■ **Records excerpted from a collection**:
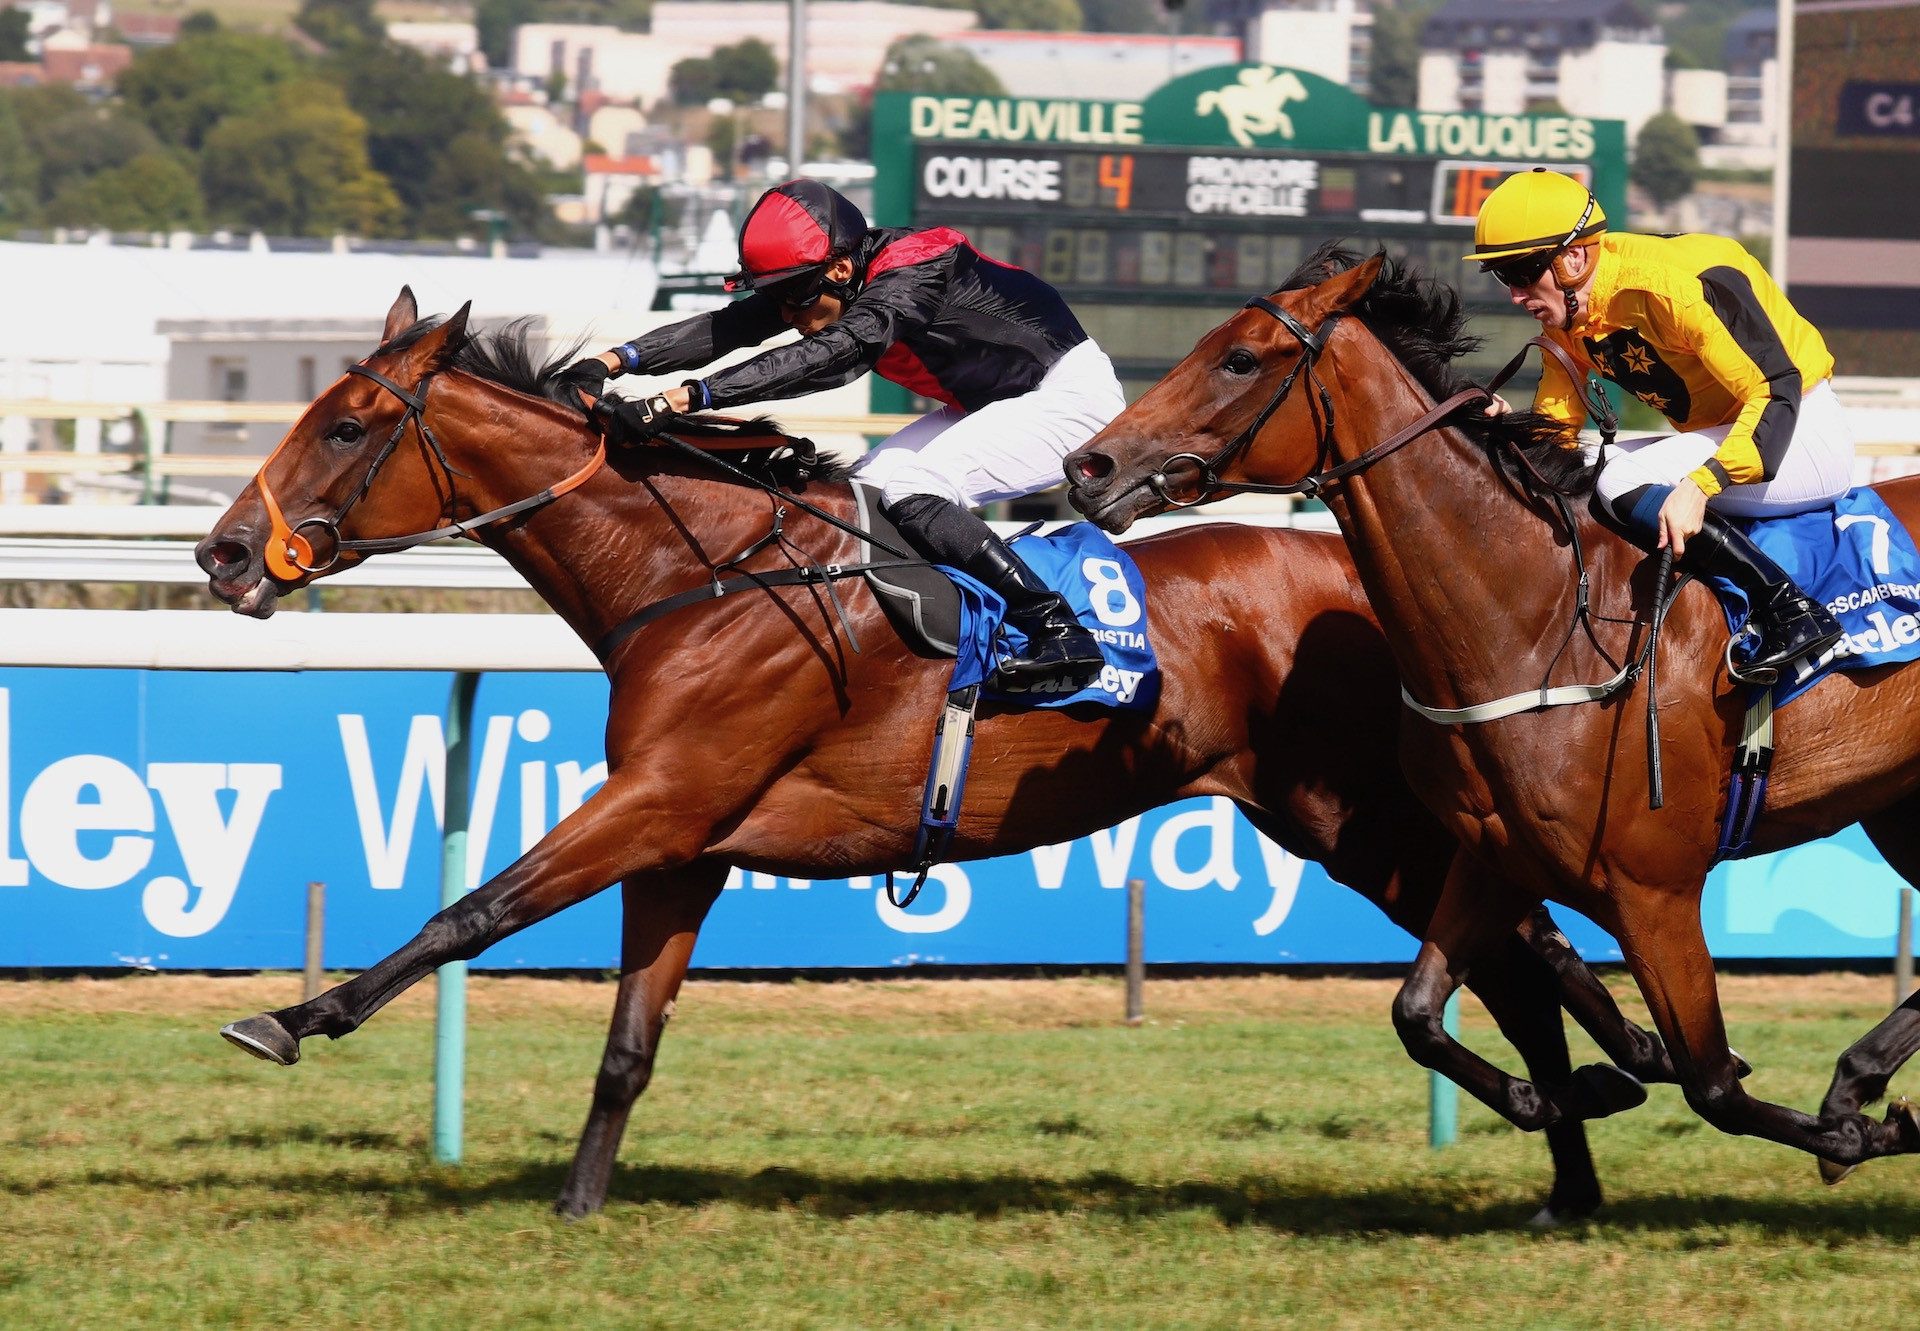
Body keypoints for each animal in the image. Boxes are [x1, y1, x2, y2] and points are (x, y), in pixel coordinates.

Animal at [191, 286, 1666, 1221]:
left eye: (344, 425)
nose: (219, 552)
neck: (696, 572)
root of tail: (1372, 574)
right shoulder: (685, 840)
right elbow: (627, 1041)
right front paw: (578, 1202)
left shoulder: (657, 799)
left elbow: (472, 908)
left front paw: (292, 1016)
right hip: (1339, 815)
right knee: (1516, 951)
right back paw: (1590, 1134)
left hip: (1353, 813)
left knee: (1513, 947)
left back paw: (1594, 1102)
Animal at [1059, 249, 1920, 1175]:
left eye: (1241, 359)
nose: (1088, 467)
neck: (1541, 621)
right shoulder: (1493, 857)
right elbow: (1417, 1013)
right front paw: (1574, 1089)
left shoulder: (1655, 891)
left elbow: (1713, 1082)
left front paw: (1853, 1132)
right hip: (1898, 805)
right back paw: (1856, 1076)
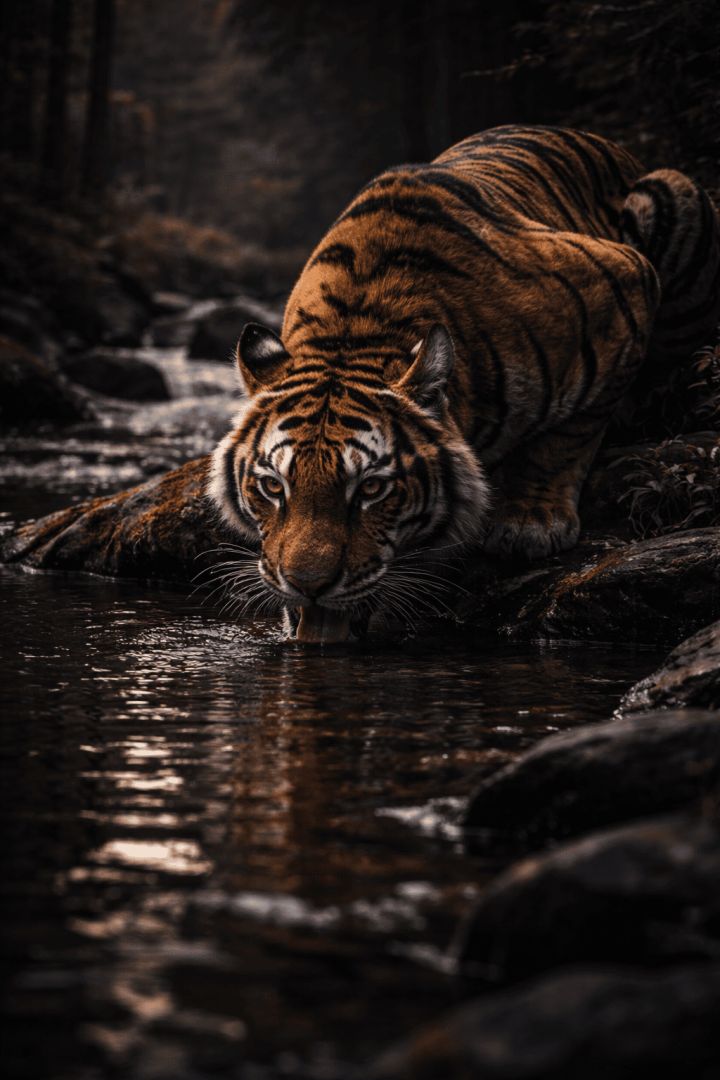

■ **Try it**: Retype all the data exactly, please, without pictures.

■ **Response area**:
Body keypoints for each animal in the image. Boxes are [x1, y1, x2, y2] and points are (x, y), in pixel coordinates.

Animal at [191, 286, 1666, 1221]:
left eye: (344, 425)
nose: (219, 552)
neck: (696, 572)
root of tail: (1372, 574)
right shoulder: (685, 840)
right elbow: (627, 1041)
right front paw: (578, 1202)
left shoulder: (657, 799)
left elbow: (472, 908)
left front paw: (292, 1016)
right hip: (1339, 815)
right knee: (1516, 951)
right back paw: (1590, 1134)
left hip: (1353, 813)
left knee: (1513, 947)
left back paw: (1594, 1102)
Animal at [1059, 249, 1920, 1175]:
left eye: (1241, 359)
nose: (1088, 467)
neck: (1541, 621)
right shoulder: (1493, 857)
right elbow: (1417, 1013)
right front paw: (1574, 1089)
left shoulder: (1655, 891)
left elbow: (1713, 1082)
left front paw: (1853, 1132)
right hip: (1898, 805)
right back paw: (1856, 1076)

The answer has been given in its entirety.